= Theatrecian =

Theatrecian is an English-language theatre group in India. It was recognised by BBC Four as the most prolific English theatre group in the country. The group was founded on 4 January 2001 by Tathagata Chowdhury, Kanak Gupta, Dhruv Mookerji and Prithviraj Chowdhury.

In the last 14 years, Theatrecian has presented about 99 plays and has performed in the four major metros in India.

==The Comedy Kitchen and The Murder Menu==
One of the more popular productions of Theatrecian is The Comedy Kitchen. This play has been performed at The Comedy Store, The Laughter Factory, NCPA, the Liberty Theatre in Mumbai and The Alliance Franchise in Delhi along with shows in Kolkata.

==The Mumbai Zoo==
The Mumbai Zoo is an original production that represented India at the South Asian Theatre Festival 2014 in Cincinnati. It is a one-act play which runs for one hour and has a park bench as the only prop. The play was first performed at Padatik and then at the Prithvi Theatre in Mumbai. Udaan, an organisation in South Mumbai, presented The Mumbai Zoo in 2009 at the National Gallery of Modern Art, Mumbai.

The Mumbai Zoo is inspired by Edward Albee's play The Zoo Story. and has won awards for Best Script and Best Actor at State level Theatre Competitions. The Mumbai Zoo tries to reflect on the 1993 Bombay bombings from the perspective of a terrorist. It's not Communal but Communism that triggers a deprived soul to express his angst against the "haves" of the society.

The play is about a "have not" from a mixed economy who wishes to break the cages separating the passengers of the first class and second class compartments. Both characters of Raquib, a "regular" individual with one wife, one daughter and one dog and Dhruv, a rebel with a cause who spits on Raquib's regularity, are performed by Tathagata Chowdhury.

==Silence! The Court is in Session==
This English adaptation of Vijay Tendulkar's Marathi language play was performed at the International Council for Cultural Relations (ICCR) in September, 2015.

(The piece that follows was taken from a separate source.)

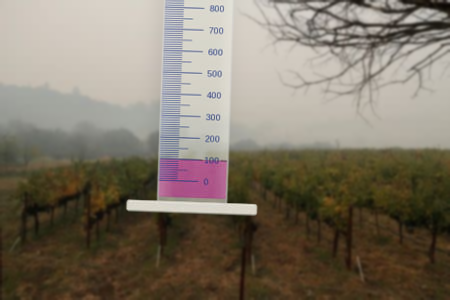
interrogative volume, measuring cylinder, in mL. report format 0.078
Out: 100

Silence!... is about a traveling theater group that stages a play revolving around the hypocrisy of the society where a woman is subjected to being characterless and has to prove her worth. It was performed by Ishani Priyodarshini, Anushka Dasgupta, Apratim Chatterjee, Aaron Targain, Anushree Tapdar, Zahid Hossain, Arush Sengupta and Sneha Malakar.